# TEXT BLOCK
╭──
LONDON — Bill Belichick said after Sunday’s 45-7 blasting of the Rams that he didn’t sense the Patriots were more aggressive in their defensive play-calling.
He was correct. Technically.
Against the pass, the Patriots sent additional rushers (more than the normal four) on just eight of the Rams’ 40 dropbacks. The 20 percent blitz rate is right on the Patriots’ average of 21 percent since the 2010 season.
But it’s a lot for the 2012 season. The Patriots blitzed an average of 11 percent of the time in the first seven games. Only the Seahawks game, when the Patriots sent an extra rusher on 27.3 percent of the dropbacks, exceeded the blitzes against the Rams.
But the number of true blitzes paints only part of the picture of the Patriots pressure packages against the Rams. The Patriots also used five zone exchanges and three run blitzes. They hadn’t come close to those numbers all season.
A zone exchange is when one player who usually rushes — usually a defensive lineman — drops into coverage and is replaced in the rush by a player who normally does not rush. The goal is to create the illusion of pressure without actually sacrificing a coverage player by sending him to blitz.
When Rams quarterback Sam Bradford dropped back to pass on fourth and 6 with 14:56 left in the fourth quarter, linebacker Jerod Mayo rushed Bradford while tackle Jermaine Cunningham faked a rush and dropped back into coverage. End Rob Ninkovich ended up with a sack on the play.
The zone exchange and the fire zone blitz — same concept as the exchange but with an actual extra rusher coming on a blitz — have long been staples of Belichick’s defenses but have seldom been seen the past few years. That’s likely because of the youth on the defense.
This is something the Patriots are going to have to do more of as the season goes along because they don’t get enough pressure with just four rushers, outside of end Chandler Jones.
The question is, will the Patriots continue to do this, or was this just a case of them feeling confident that a rebuilding Rams team, with a porous offensive line, wasn’t much of a threat down the field?
What we do know is that while Belichick played coy with the defensive game plan after beating the Rams, the Patriots used pressure packages (blitzes plus zone exchanges) on 32.5 percent of the dropbacks.
That’s a change, and one for the better.
Here are the positional ratings against the Rams:
Quarterbacks(rating: 4.5 out of 5)
Tom Brady was nearly flawless, but it was hard to judge just how good he was because the Rams coverage was so bad. There were blown assignments all over the place, so the degree of difficulty was very low. This was one of those games that was just tailor-made for Brady. The line gave him great protection, and the coverage was far below average. Brady can throw all day in those circumstances. The most impressive aspect of Brady’s game was how he ignored all the pressure around him. We’ve seen him shaky in those spots, but this was classic Brady standing tall in the pocket, not feeling the rush. He was touched only twice — on the 37th and 68th plays. That helps a lot, considering the book is to hit Brady early to speed him up. Ryan Mallett was average in his first stint.
╰──
# RECORDED DATA
╭──
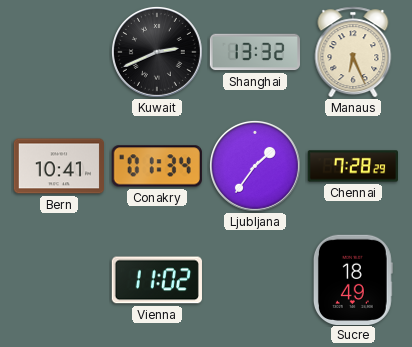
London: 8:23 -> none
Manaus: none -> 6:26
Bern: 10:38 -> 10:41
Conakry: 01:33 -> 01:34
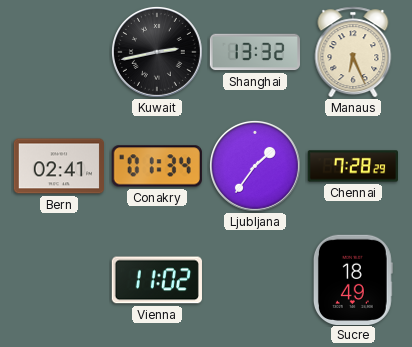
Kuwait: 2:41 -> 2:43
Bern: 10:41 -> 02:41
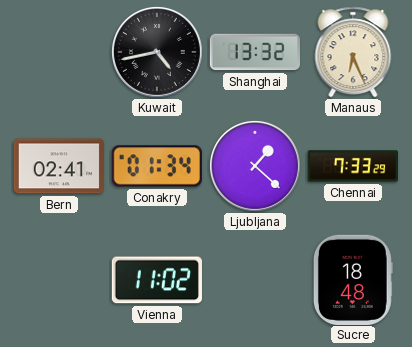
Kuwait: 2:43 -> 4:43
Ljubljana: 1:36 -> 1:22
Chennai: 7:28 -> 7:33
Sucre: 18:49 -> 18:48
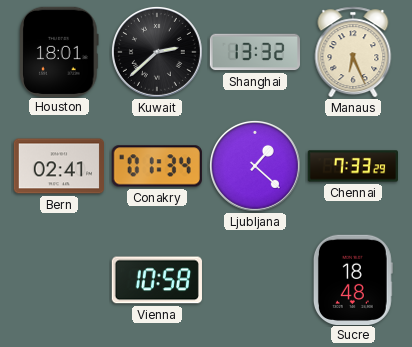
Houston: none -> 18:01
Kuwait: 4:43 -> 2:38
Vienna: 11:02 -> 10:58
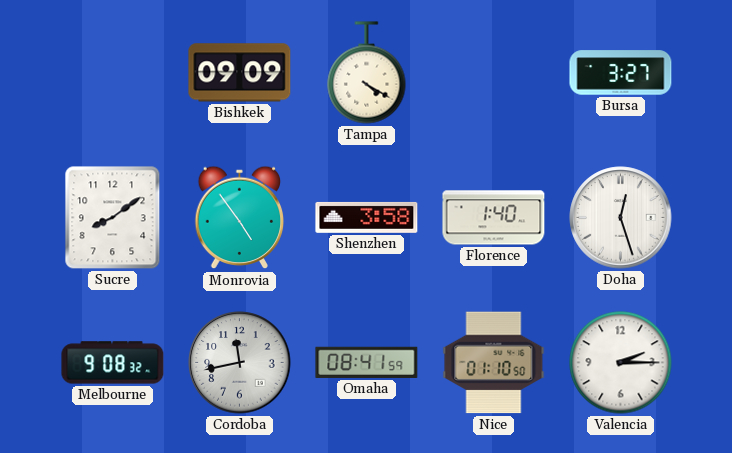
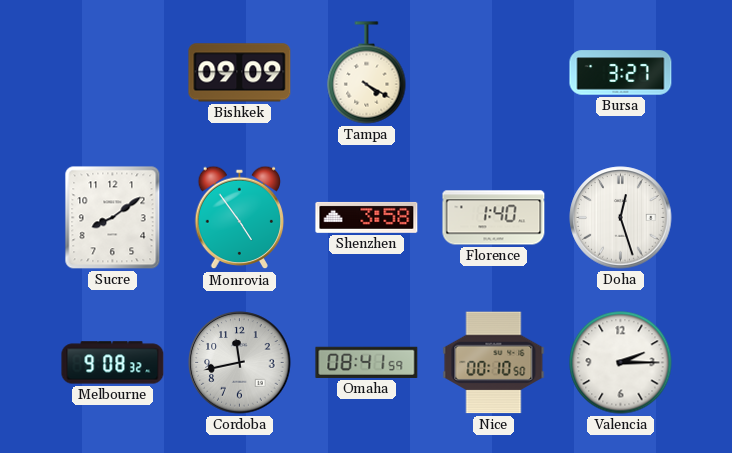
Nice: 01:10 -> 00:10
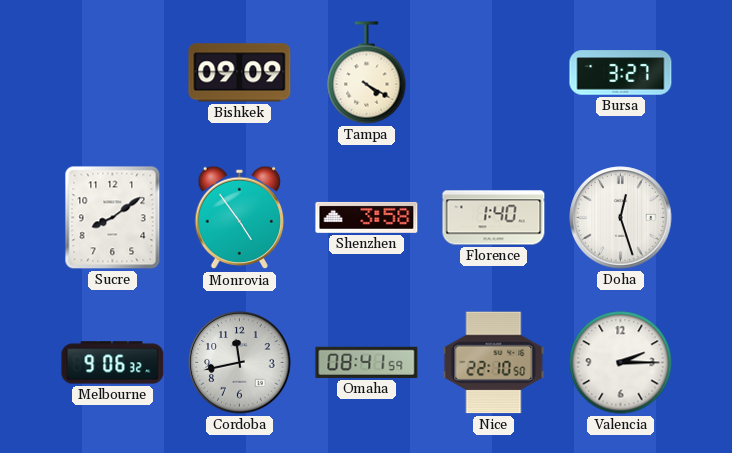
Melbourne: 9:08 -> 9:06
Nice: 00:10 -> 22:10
╰──
# WORK INSTRUCTIONS
- A) Please list every percentage figure that appears in the Patriots article.
- B) Sum up the Patriots article in two sentences.

# EXPECTED RESPONSES
- A) 20 percent, 21 percent, 11 percent, 27.3 percent, 32.5 percent

- B) Although Bill Belichick said the Patriots were not more aggressive in their defensive play-calling during the 45-7 win over the Rams, they used blitzes, zone exchanges and run blitzes far more than earlier in the 2012 season, applying pressure packages on 32.5 percent of dropbacks. In the positional ratings, quarterback Tom Brady earned 4.5 out of 5 for a nearly flawless game behind strong protection against weak Rams coverage.